Quoi qu’il en soit, l’interdiction de se présenter à une nouvelle élection présidentielle pour un ancien président pose deux gros problèmes. Le premier c’est qu’elle a été démentie par les réélections de Mitterrand et Jacques Chirac sans que ça ne pose de question à personne. Le second c’est que la Constitution prévoit expressément dans son article 6 la possibilité d’un second mandat, contredisant par-là notre lecture expliquée ci-avant.

Finalement, les difficultés relatives à la présentation d’un ancien président de la République à une nouvelle élection présidentielle sont axées autour de deux questions majeures :

– le membre de droit du Conseil constitutionnel, ainsi qualifié à vie, peut-il se défaire de cette fonction pour choisir de poursuivre une vie d’élu, ou faut-il déduire des textes que la Présidence de la République est une cartouche à usage unique ? ;

– les droits constitutionnel et électoral qui interdisent l’exercice d’un mandat électoral aux « membres » du Conseil constitutionnel concernent-ils tous les membres du Conseil ou simplement les membres nommés ? – auquel cas il faudra que le Conseil le précise clairement et que la Constitution soit révisée en conséquence.

Quelles que soient les réponses à ces deux questions, nul doute que le Conseil constitutionnel devra être saisi de ces problèmes pour stabiliser le droit applicable. Mais rassurez-vous, sa qualité de garant des institutions et de la stabilité du régime ôtera l’envie au Conseil de faire une application audacieuse (voire révolutionnaire) des textes.

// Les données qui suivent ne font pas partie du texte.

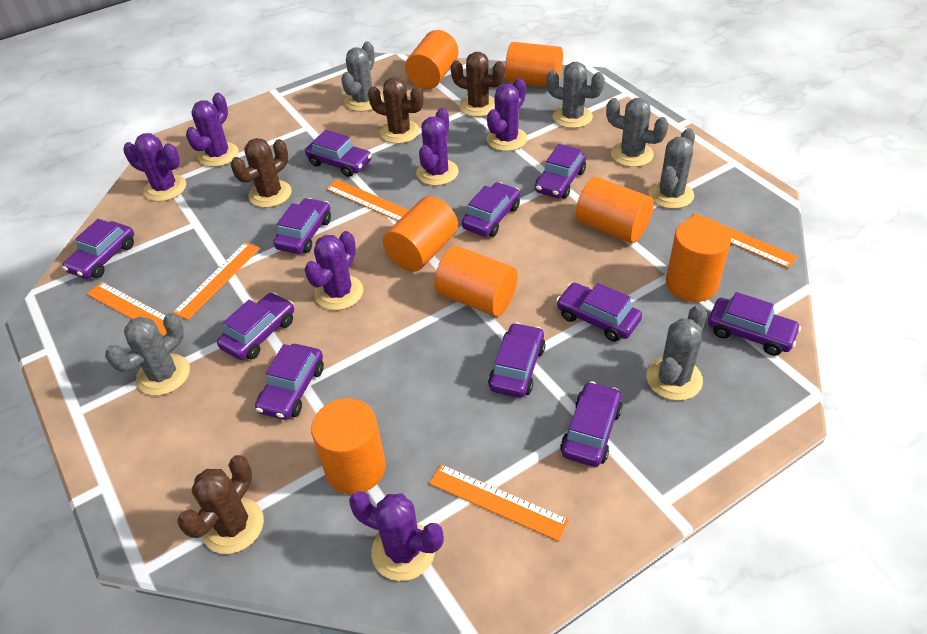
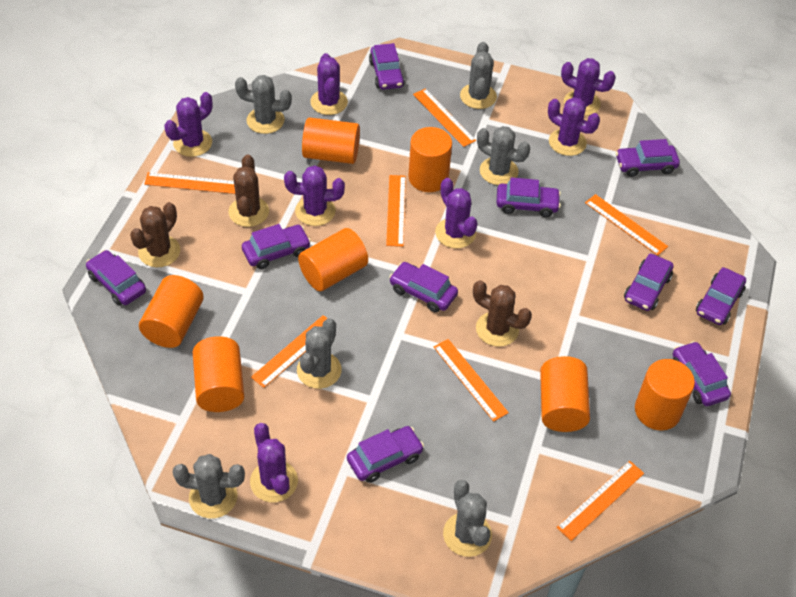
brown cactus: 4 -> 3
orange ruler: 5 -> 7
purple cactus: 6 -> 7
purple car: 11 -> 10

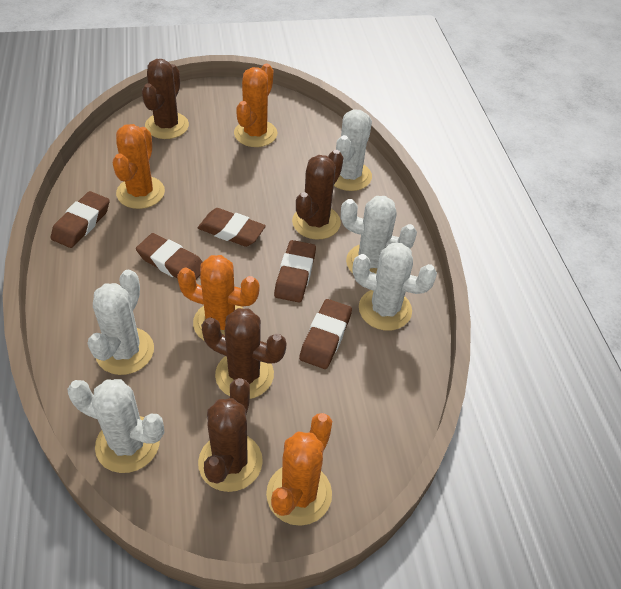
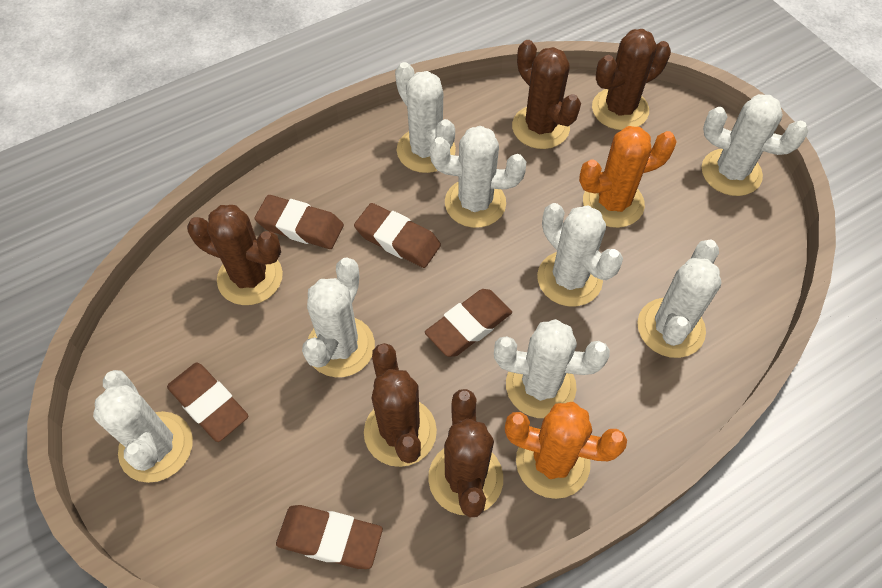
brown cactus: 4 -> 5
orange cactus: 4 -> 2
white cactus: 5 -> 8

Pour finir, signalons ici que la loi interdisait à Nicolas Sarkozy de devenir président de Les Républicains. En effet, l’article 2 du décret n° 59-1292 du 13 novembre 1959 interdit aux membres du Conseil constitutionnel « d’occuper au sein d’un parti ou groupement politique tout poste de responsabilité ou de direction ». Et cela, personne ne l’a souligné non plus.